Examine this simple sentence: “Look for the money.” The simple imperative of this sentence sounds clear enough. But on closer scrutiny, we discover that its call for action is inadequate and imprecise: How soon should we look for the money? Precisely when should we do it? How long should we do? Now see what happens when we clarify the sentence with adverbs of time: “Look for the money now.” “Look for the money tonight after office hours.” “Look for the money during the next three hours.” The adverbs of time have given the sentences precise, actionable meanings.

Not let’s examine another sentence: “He paints landscapes.” With no antecedent statement to establish context, it borders on the trivial. But see how it springs to life and relevance with the use adverbs of frequency: “He rarely paints landscapes.” “He regularly paints landscapes.” “He paints landscapes twice a month.” In each case the statement has become more real and palpable to us.

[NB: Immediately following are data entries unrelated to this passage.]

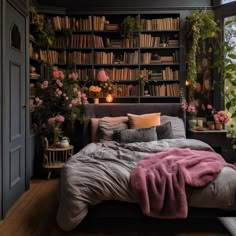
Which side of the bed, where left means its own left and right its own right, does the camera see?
front

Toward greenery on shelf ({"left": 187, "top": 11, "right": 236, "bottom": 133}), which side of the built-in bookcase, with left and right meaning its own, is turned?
left

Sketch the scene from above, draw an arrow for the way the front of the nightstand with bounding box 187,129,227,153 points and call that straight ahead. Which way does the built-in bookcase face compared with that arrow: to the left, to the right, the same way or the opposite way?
the same way

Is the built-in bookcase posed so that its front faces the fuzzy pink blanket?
yes

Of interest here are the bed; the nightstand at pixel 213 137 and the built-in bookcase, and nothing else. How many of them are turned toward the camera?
3

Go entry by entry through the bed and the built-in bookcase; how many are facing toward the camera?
2

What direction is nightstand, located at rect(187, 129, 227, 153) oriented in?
toward the camera

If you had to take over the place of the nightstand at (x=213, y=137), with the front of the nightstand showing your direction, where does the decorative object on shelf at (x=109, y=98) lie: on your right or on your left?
on your right

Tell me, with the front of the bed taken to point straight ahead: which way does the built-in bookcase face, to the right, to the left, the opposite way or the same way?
the same way

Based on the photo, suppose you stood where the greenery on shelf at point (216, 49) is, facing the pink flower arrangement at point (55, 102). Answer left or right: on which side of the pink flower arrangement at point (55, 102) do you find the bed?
left

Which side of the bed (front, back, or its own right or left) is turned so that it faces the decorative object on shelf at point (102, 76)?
back
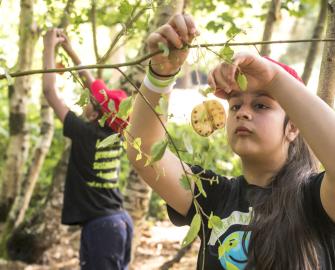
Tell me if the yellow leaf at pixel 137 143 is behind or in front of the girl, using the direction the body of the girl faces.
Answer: in front

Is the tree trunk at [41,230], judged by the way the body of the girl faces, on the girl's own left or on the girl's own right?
on the girl's own right

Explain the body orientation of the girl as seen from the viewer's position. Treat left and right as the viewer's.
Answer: facing the viewer and to the left of the viewer

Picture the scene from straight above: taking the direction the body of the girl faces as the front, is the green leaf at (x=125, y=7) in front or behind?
behind

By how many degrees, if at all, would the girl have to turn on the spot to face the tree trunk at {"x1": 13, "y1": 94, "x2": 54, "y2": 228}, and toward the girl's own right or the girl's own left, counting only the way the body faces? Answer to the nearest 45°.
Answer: approximately 90° to the girl's own right

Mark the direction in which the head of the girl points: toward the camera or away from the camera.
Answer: toward the camera

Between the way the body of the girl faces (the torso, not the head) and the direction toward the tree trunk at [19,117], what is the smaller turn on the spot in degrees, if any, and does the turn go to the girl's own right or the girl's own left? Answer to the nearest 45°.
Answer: approximately 90° to the girl's own right

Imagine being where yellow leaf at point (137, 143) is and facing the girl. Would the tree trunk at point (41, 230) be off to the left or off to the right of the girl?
left
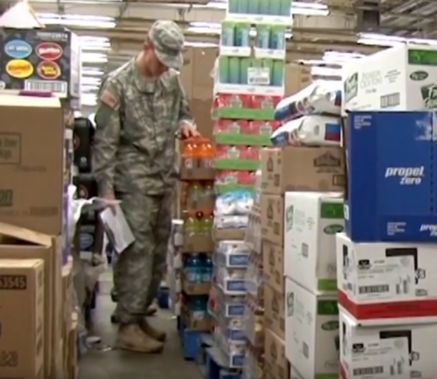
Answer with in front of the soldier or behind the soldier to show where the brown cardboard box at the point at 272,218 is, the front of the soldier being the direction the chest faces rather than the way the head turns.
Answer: in front

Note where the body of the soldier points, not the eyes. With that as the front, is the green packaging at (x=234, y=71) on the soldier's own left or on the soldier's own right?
on the soldier's own left

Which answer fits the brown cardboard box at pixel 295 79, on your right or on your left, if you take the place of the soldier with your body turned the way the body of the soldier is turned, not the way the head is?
on your left

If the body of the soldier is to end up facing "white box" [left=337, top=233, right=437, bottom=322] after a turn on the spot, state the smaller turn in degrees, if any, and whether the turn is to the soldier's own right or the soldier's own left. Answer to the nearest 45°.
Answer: approximately 45° to the soldier's own right

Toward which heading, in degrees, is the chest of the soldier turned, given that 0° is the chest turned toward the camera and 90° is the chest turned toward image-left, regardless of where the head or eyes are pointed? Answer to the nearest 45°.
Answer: approximately 315°

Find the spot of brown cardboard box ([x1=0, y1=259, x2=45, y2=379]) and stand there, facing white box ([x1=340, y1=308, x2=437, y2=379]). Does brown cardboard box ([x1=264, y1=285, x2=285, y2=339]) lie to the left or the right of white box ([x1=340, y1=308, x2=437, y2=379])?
left

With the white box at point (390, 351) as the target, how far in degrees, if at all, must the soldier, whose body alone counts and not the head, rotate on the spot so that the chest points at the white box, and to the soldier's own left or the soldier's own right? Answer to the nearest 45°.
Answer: approximately 45° to the soldier's own right
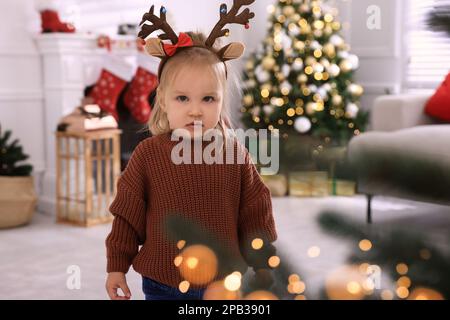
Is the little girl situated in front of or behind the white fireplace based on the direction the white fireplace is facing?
in front

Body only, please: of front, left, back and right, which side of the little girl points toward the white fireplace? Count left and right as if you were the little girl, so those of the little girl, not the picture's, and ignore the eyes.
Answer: back

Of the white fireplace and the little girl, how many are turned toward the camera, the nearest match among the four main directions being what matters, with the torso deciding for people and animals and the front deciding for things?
2

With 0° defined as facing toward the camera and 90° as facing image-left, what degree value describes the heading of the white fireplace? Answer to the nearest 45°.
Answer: approximately 0°

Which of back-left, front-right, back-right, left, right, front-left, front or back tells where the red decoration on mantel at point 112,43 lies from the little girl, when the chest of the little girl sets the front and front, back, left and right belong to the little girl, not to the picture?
back

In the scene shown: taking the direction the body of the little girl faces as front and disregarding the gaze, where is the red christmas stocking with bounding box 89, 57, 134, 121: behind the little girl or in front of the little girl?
behind

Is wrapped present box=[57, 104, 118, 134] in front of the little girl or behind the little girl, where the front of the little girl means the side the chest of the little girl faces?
behind
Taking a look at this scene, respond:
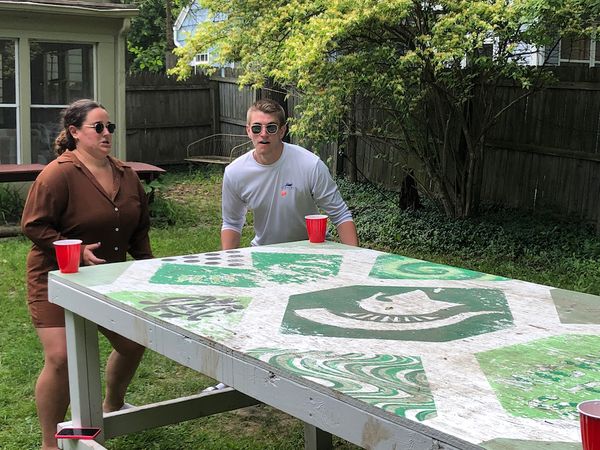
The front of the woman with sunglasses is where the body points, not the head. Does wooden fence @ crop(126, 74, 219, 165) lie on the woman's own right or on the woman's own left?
on the woman's own left

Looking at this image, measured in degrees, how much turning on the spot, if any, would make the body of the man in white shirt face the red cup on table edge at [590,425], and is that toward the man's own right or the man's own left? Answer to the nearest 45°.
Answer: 0° — they already face it

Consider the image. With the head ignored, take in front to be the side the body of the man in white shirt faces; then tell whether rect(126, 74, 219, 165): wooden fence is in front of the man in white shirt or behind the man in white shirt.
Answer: behind

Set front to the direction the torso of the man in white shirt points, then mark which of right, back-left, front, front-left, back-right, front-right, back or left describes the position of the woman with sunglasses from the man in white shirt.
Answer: front-right

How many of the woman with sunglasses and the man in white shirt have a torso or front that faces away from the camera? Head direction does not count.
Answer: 0

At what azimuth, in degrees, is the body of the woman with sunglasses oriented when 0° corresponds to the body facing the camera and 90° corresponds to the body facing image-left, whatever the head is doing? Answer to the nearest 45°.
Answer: approximately 315°

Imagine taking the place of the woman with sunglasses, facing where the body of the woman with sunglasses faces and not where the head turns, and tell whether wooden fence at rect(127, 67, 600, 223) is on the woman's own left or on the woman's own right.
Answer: on the woman's own left

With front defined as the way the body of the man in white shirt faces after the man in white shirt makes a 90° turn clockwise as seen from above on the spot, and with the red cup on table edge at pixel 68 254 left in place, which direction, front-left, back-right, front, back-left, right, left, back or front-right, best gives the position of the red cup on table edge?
front-left
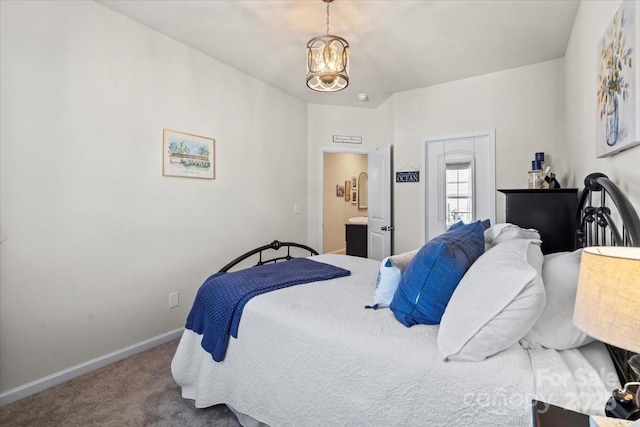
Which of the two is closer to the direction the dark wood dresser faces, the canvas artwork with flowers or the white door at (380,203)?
the white door

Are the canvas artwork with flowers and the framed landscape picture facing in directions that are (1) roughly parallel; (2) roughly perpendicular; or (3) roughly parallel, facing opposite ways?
roughly parallel, facing opposite ways

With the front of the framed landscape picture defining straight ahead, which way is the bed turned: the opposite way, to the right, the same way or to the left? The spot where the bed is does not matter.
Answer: the opposite way

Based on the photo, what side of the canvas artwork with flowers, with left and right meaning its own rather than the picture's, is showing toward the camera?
left

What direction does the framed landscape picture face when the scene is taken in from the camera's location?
facing the viewer and to the right of the viewer

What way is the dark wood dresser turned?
to the viewer's left

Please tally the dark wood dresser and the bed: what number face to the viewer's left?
2

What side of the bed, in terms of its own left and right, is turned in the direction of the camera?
left

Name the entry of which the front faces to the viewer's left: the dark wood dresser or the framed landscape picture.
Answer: the dark wood dresser

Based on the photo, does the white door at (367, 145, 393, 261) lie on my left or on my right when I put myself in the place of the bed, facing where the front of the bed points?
on my right
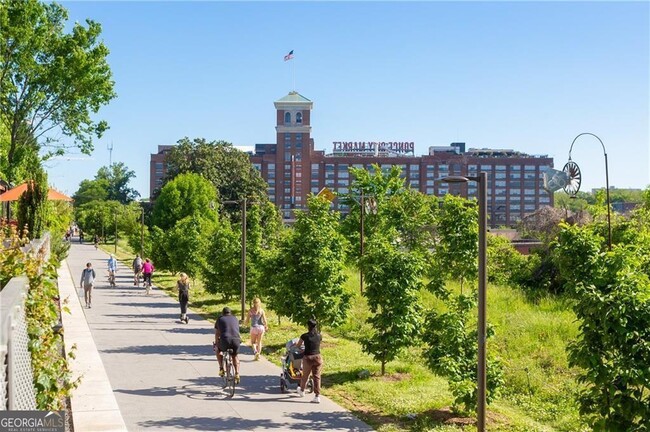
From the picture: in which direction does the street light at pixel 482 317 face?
to the viewer's left

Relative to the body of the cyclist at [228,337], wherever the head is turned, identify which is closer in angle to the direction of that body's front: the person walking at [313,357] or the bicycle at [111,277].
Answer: the bicycle

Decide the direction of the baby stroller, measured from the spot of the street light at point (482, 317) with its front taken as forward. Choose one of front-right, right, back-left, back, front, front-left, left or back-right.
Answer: front-right

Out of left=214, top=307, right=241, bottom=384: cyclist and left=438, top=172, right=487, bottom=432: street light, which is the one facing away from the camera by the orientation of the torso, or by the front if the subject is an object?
the cyclist

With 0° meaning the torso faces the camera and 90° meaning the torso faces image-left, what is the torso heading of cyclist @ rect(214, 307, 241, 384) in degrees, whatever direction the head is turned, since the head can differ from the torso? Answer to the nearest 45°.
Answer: approximately 180°

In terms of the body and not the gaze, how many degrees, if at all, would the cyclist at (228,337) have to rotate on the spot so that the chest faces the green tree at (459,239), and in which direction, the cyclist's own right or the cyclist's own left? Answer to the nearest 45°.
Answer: approximately 90° to the cyclist's own right

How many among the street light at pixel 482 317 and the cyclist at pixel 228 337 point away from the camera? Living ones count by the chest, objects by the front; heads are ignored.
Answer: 1

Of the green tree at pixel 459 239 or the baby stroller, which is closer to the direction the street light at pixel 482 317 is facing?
the baby stroller

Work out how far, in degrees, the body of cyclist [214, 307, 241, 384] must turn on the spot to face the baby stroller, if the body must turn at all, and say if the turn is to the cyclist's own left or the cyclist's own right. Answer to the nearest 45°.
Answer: approximately 90° to the cyclist's own right

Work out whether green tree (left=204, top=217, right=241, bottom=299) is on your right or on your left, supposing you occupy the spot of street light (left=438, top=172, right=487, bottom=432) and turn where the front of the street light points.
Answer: on your right

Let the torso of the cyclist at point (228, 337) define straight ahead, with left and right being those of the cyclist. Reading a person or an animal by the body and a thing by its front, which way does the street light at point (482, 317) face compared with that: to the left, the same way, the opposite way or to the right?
to the left

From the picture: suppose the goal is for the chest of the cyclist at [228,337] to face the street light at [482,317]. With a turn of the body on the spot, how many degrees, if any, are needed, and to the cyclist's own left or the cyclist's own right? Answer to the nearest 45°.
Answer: approximately 135° to the cyclist's own right
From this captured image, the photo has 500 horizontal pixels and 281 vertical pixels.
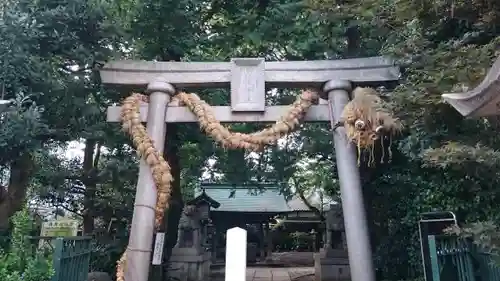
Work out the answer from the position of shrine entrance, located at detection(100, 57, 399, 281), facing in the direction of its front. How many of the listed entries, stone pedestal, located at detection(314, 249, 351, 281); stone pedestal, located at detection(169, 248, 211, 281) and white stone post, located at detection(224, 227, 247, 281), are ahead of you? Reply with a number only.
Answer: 1

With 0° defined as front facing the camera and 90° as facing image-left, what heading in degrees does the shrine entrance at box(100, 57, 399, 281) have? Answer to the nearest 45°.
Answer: approximately 0°

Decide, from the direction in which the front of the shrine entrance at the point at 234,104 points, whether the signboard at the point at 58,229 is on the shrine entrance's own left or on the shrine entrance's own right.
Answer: on the shrine entrance's own right

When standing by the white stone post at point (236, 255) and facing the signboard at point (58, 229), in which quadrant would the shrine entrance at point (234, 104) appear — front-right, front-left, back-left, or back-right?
front-right

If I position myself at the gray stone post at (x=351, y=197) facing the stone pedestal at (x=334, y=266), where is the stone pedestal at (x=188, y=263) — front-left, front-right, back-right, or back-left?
front-left

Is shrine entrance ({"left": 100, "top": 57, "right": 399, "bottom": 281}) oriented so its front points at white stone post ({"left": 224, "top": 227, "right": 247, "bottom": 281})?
yes

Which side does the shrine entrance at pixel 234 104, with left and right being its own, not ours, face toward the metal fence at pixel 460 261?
left

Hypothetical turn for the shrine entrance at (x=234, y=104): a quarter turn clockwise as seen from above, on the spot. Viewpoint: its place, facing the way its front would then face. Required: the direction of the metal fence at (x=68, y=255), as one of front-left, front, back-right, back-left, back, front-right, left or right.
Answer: front

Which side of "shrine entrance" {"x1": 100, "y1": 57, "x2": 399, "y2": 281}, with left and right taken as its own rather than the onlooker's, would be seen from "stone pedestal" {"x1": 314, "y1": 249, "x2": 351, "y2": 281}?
back

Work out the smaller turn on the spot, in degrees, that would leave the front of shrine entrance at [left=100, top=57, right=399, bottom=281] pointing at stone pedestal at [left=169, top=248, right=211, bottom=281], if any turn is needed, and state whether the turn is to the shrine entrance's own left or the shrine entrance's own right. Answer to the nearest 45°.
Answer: approximately 180°
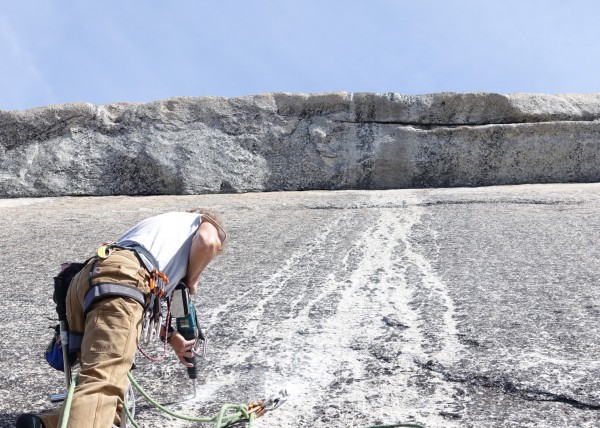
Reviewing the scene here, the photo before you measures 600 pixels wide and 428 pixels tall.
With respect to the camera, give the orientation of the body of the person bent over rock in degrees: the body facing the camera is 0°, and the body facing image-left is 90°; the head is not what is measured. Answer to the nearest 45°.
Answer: approximately 225°
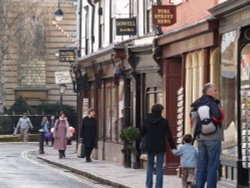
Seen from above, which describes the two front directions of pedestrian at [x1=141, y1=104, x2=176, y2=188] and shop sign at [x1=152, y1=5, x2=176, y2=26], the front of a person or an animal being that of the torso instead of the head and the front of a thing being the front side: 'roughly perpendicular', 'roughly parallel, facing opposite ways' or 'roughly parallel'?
roughly parallel, facing opposite ways

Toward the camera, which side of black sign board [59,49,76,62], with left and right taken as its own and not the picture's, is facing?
front

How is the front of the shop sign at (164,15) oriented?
toward the camera

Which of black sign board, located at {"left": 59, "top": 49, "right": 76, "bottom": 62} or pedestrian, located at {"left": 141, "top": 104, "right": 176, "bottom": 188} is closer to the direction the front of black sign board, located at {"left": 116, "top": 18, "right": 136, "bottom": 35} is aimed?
the pedestrian

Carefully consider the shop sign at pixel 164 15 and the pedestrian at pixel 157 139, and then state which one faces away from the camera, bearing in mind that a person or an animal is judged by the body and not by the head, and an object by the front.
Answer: the pedestrian

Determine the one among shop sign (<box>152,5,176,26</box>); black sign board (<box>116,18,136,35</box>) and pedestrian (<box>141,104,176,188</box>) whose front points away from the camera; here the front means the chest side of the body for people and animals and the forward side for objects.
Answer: the pedestrian

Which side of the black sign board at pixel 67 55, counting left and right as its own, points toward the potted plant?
front

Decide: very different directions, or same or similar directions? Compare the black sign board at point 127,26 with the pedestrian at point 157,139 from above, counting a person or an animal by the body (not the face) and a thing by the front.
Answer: very different directions

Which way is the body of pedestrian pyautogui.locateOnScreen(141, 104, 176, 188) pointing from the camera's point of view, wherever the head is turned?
away from the camera
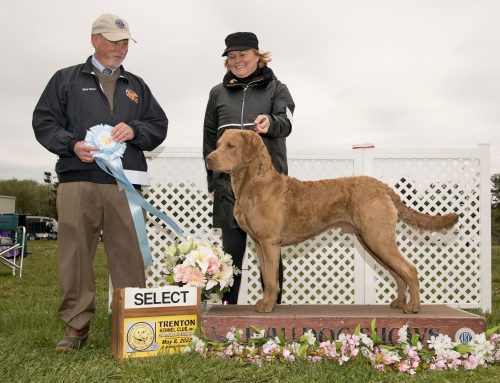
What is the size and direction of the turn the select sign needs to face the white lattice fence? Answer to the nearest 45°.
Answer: approximately 135° to its left

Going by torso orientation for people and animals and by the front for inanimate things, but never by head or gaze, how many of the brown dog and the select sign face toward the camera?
1

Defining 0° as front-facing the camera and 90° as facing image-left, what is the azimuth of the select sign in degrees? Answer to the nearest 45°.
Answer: approximately 0°

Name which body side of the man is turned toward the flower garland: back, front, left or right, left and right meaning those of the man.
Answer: left

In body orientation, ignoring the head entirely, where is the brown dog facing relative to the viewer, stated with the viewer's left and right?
facing to the left of the viewer

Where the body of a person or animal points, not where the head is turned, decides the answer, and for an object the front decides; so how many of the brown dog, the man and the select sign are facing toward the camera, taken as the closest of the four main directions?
2

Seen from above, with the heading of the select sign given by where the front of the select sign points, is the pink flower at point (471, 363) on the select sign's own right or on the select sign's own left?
on the select sign's own left

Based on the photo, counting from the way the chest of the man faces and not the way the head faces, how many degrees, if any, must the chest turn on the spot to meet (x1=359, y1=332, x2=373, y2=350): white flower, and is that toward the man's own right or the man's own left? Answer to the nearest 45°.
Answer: approximately 90° to the man's own left

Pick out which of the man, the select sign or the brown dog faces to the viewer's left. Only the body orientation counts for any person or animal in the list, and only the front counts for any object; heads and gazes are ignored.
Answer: the brown dog

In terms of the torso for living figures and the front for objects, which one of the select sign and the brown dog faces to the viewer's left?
the brown dog

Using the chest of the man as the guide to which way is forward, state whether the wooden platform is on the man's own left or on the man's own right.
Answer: on the man's own left

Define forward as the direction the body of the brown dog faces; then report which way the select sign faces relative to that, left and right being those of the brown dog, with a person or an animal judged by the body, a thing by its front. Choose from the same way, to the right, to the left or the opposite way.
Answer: to the left
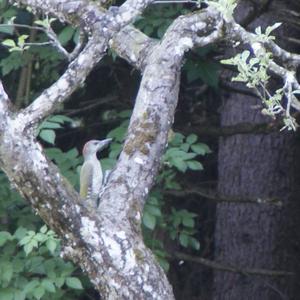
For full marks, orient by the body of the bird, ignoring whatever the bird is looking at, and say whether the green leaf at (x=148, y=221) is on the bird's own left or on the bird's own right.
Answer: on the bird's own left

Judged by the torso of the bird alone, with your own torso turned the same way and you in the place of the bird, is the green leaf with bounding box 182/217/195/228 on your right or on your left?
on your left

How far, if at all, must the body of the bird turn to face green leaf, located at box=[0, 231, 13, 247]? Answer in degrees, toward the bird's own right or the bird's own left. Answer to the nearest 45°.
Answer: approximately 135° to the bird's own left

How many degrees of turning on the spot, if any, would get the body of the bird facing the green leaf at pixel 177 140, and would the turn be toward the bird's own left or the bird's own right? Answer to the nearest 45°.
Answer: approximately 45° to the bird's own left

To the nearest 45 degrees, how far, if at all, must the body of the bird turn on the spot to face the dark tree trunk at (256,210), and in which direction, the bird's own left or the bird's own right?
approximately 45° to the bird's own left

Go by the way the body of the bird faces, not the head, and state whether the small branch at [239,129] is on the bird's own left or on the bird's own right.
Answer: on the bird's own left

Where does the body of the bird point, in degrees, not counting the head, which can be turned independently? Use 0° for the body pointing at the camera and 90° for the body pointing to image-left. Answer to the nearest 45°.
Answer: approximately 270°
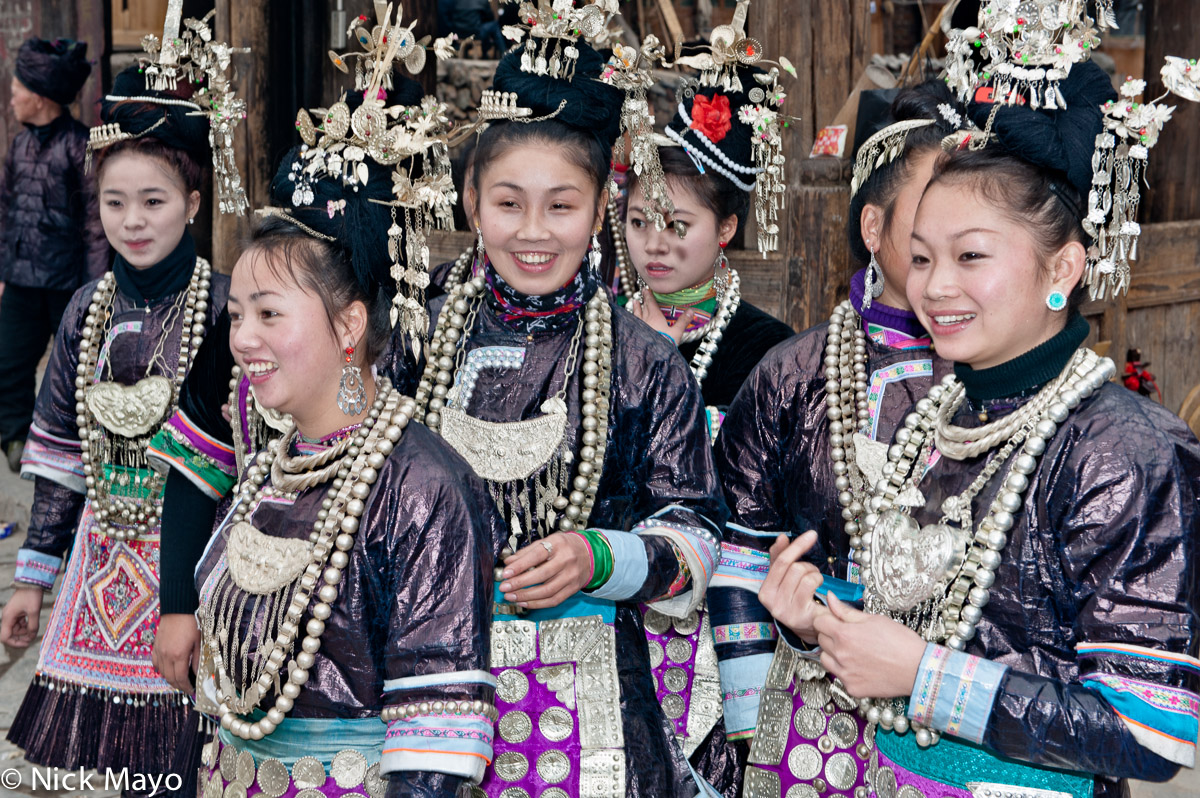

Indeed, the tenses by themselves can only give us a general sense of something occurring. By making the adverbs of time work with them, however, we can pinpoint the precise moment or period of their occurrence. The adverbs of time are, in fact, the defining elements of the tenses. Using the adverb “currently,” for instance, leaves us no choice but to use the present or present progressive tense: “She currently works with the United Nations secretariat.” “She is currently working with the United Nations secretariat.”

In contrast, when we use “recently,” we are forced to use the past tense or past progressive tense: “She recently worked with the United Nations secretariat.” “She was recently working with the United Nations secretariat.”

The adverbs of time are particularly crucial in establishing the perfect tenses—when an action has to be related to other actions happening before or after it. Take this example: “The woman had [already, just, barely, scarcely] dressed up when her lover knocked at the front door.” The adverbs of time create immediacy and tension in juxtaposed actions, and they do so in ways that the tenses alone can never achieve. Along with the adverbs of frequency, the adverbs of time heighten our awareness of our own actions in relation to the unfolding reality around us: “I knocked at her bedroom door once, twice, three times, then finally without letup, but there was no response; it was then, only then, that I realized that she had left me for good.”

The need to clearly mark in our minds the sequence and frequency of occurrences is so crucial that the English language has evolved scores of adverbs of time and of frequency. Take a look at the following short list:

Past adverbs of time:  “ago,” “after,” “already,” “once,” “before,” “beforehand,” “when,” “recently,” “then,” “since,” “since then,” “yesterday,” “last week.” “last month,” “last quarter,” and “last year.”

Present adverbs of time:  “now,” “nowadays,” “lately,” “of late,” “while,” “at this moment,” “at last,” “today,” and “tonight.”

Future adverbs of time:  “when,” “presently,” “soon,” “tomorrow,” “yet,” “as soon as possible” (ASAP), “later,” “after,” “immediately,” “heretofore,” “hereafter,” “henceforth,” “next day,” “next week,” “next month,” and “next year.”

Adverbs for continuous or repeated actions:  “by and by,” “again,” “occasionally,” “until,” “till,” “while,” “forever,” “always,” “off and on,” “continually,” “continuously,” “often,” “at length,” and “perpetually.”

Adverbs of frequency:  “rarely,” “seldom,” “frequently,” “sometimes,” “oftentimes,” “now and then,” “never,” “once,” “twice,” “thrice,” “daily,” “nightly,” “weekly,” “monthly,” “quarterly,” “annually,” and “seasonally.”

These adverbs of time and adverbs of frequency are, of course, not the only ones we can find in the language. We can actually create hundreds more by using them as basic building blocks, and the more effectively we can make them work with the tenses, the better we can understand the things that happen in our lives and the clearer we can communicate them to others.